*ASSIGNMENT*: Pick out each line of the records that includes the string "SQUARE", and copy it.

*SUPPLIED ENTRIES*:
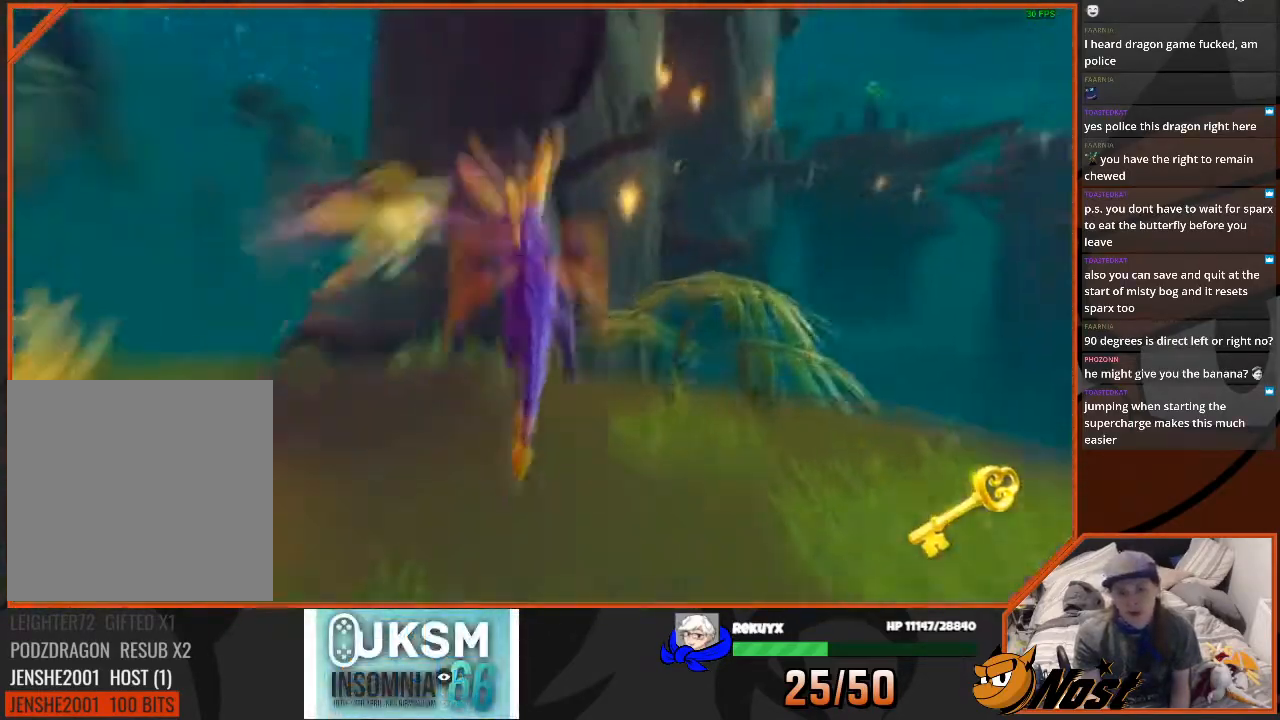
{"buttons": ["SQUARE"], "left_stick": "up-left", "right_stick": "center", "events": [[66, "CROSS", "up"], [100, "left_stick", "up-left"], [300, "left_stick", "up"], [500, "left_stick", "up-left"]]}
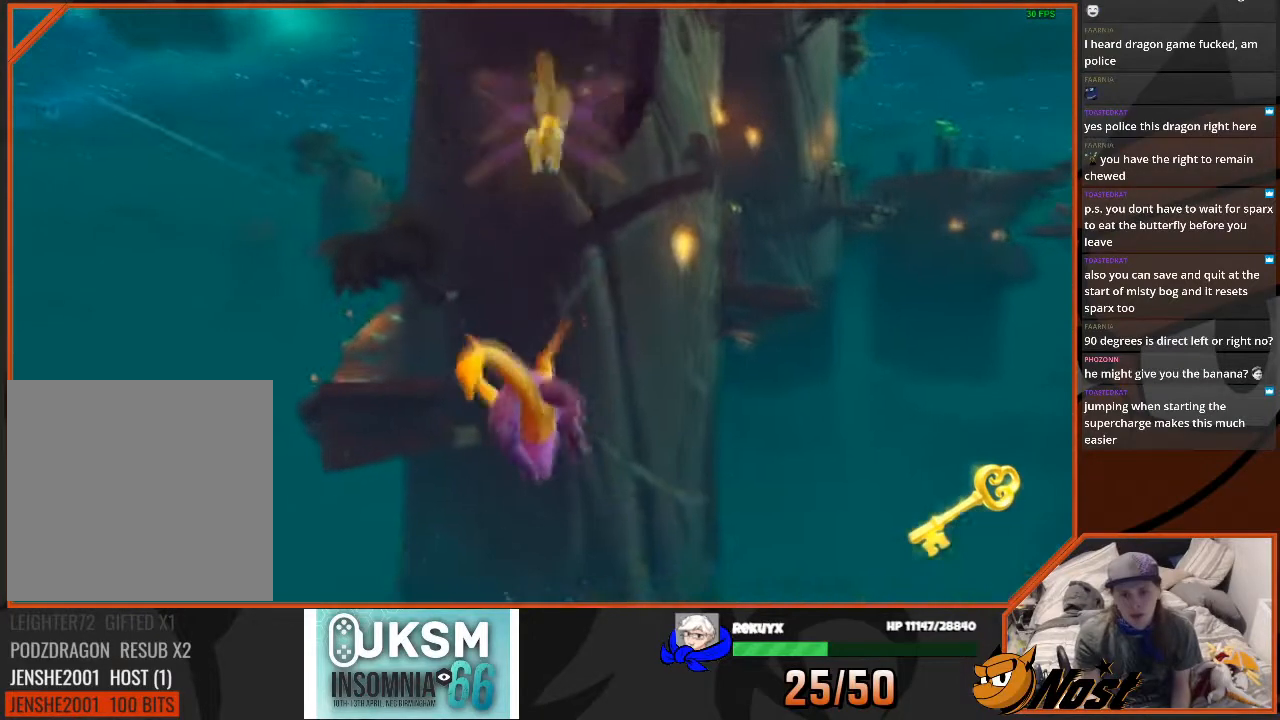
{"buttons": [], "left_stick": "up", "right_stick": "down", "events": [[267, "SQUARE", "up"], [301, "left_stick", "up"], [301, "right_stick", "down-left"], [434, "right_stick", "down"]]}
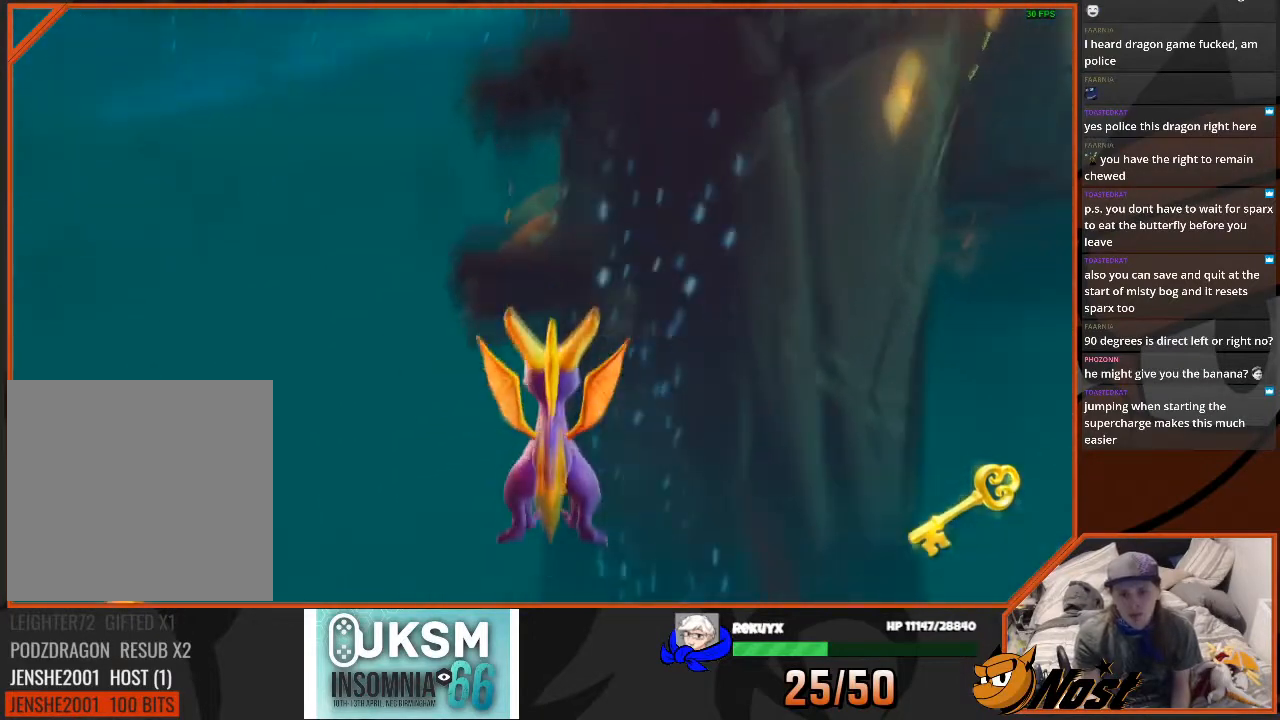
{"buttons": ["CROSS"], "left_stick": "up-right", "right_stick": "center", "events": [[167, "left_stick", "right"], [200, "right_stick", "center"], [300, "left_stick", "up-right"], [500, "CROSS", "down"]]}
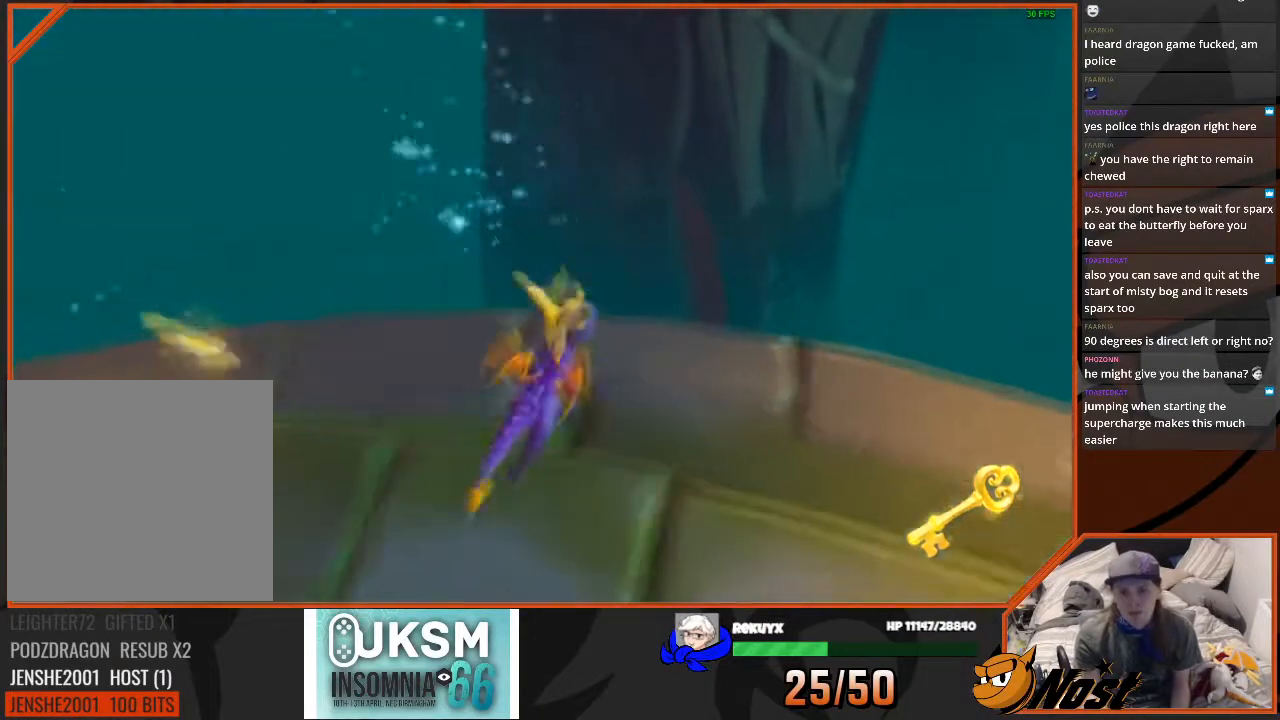
{"buttons": [], "left_stick": "up", "right_stick": "center", "events": [[100, "CROSS", "up"], [100, "left_stick", "up-left"], [434, "left_stick", "up"]]}
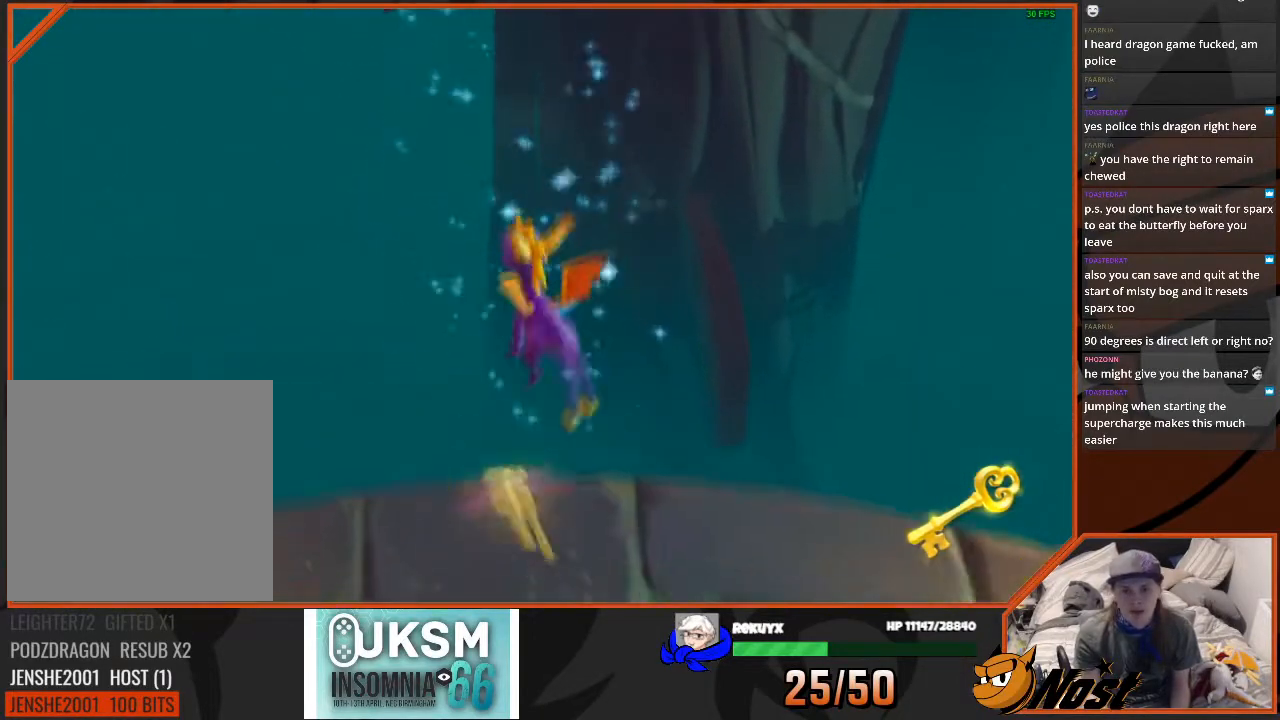
{"buttons": [], "left_stick": "center", "right_stick": "center", "events": [[300, "left_stick", "center"]]}
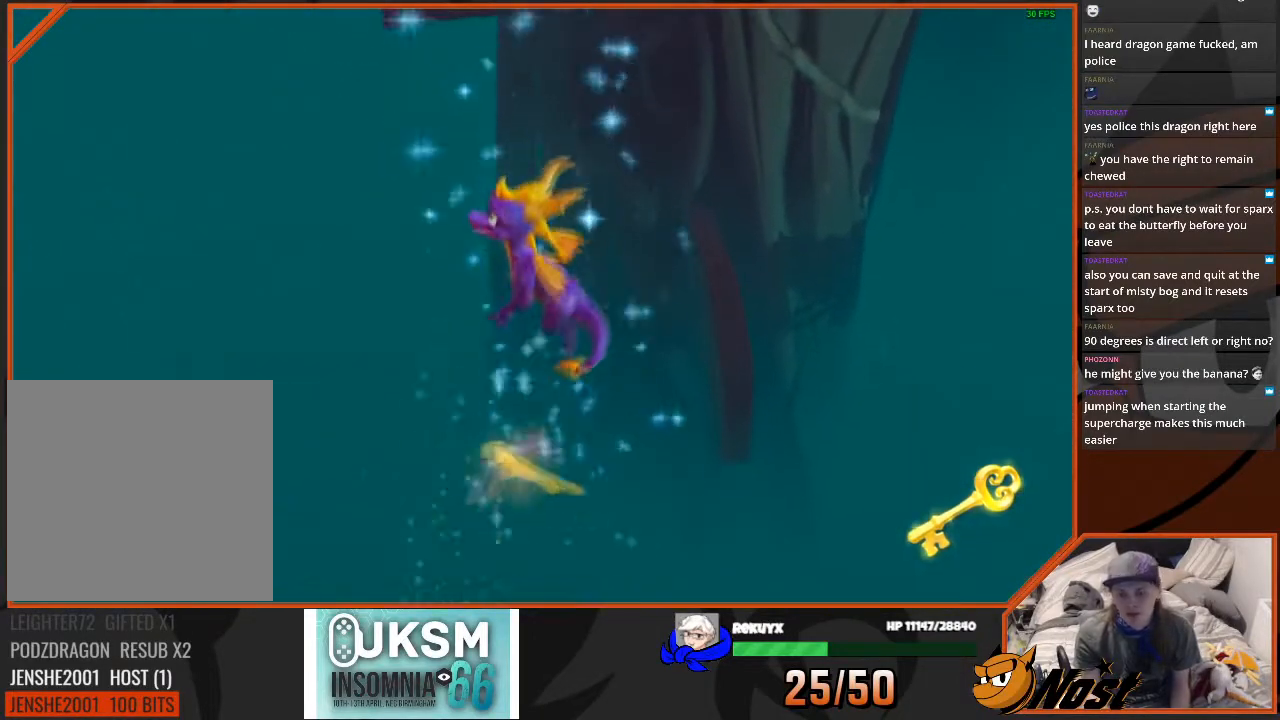
{"buttons": [], "left_stick": "center", "right_stick": "center", "events": []}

*TASK SOLUTION*:
{"buttons": ["SQUARE"], "left_stick": "up-left", "right_stick": "center", "events": [[66, "CROSS", "up"], [100, "left_stick", "up-left"], [300, "left_stick", "up"], [500, "left_stick", "up-left"]]}
{"buttons": [], "left_stick": "up", "right_stick": "down", "events": [[267, "SQUARE", "up"], [301, "left_stick", "up"], [301, "right_stick", "down-left"], [434, "right_stick", "down"]]}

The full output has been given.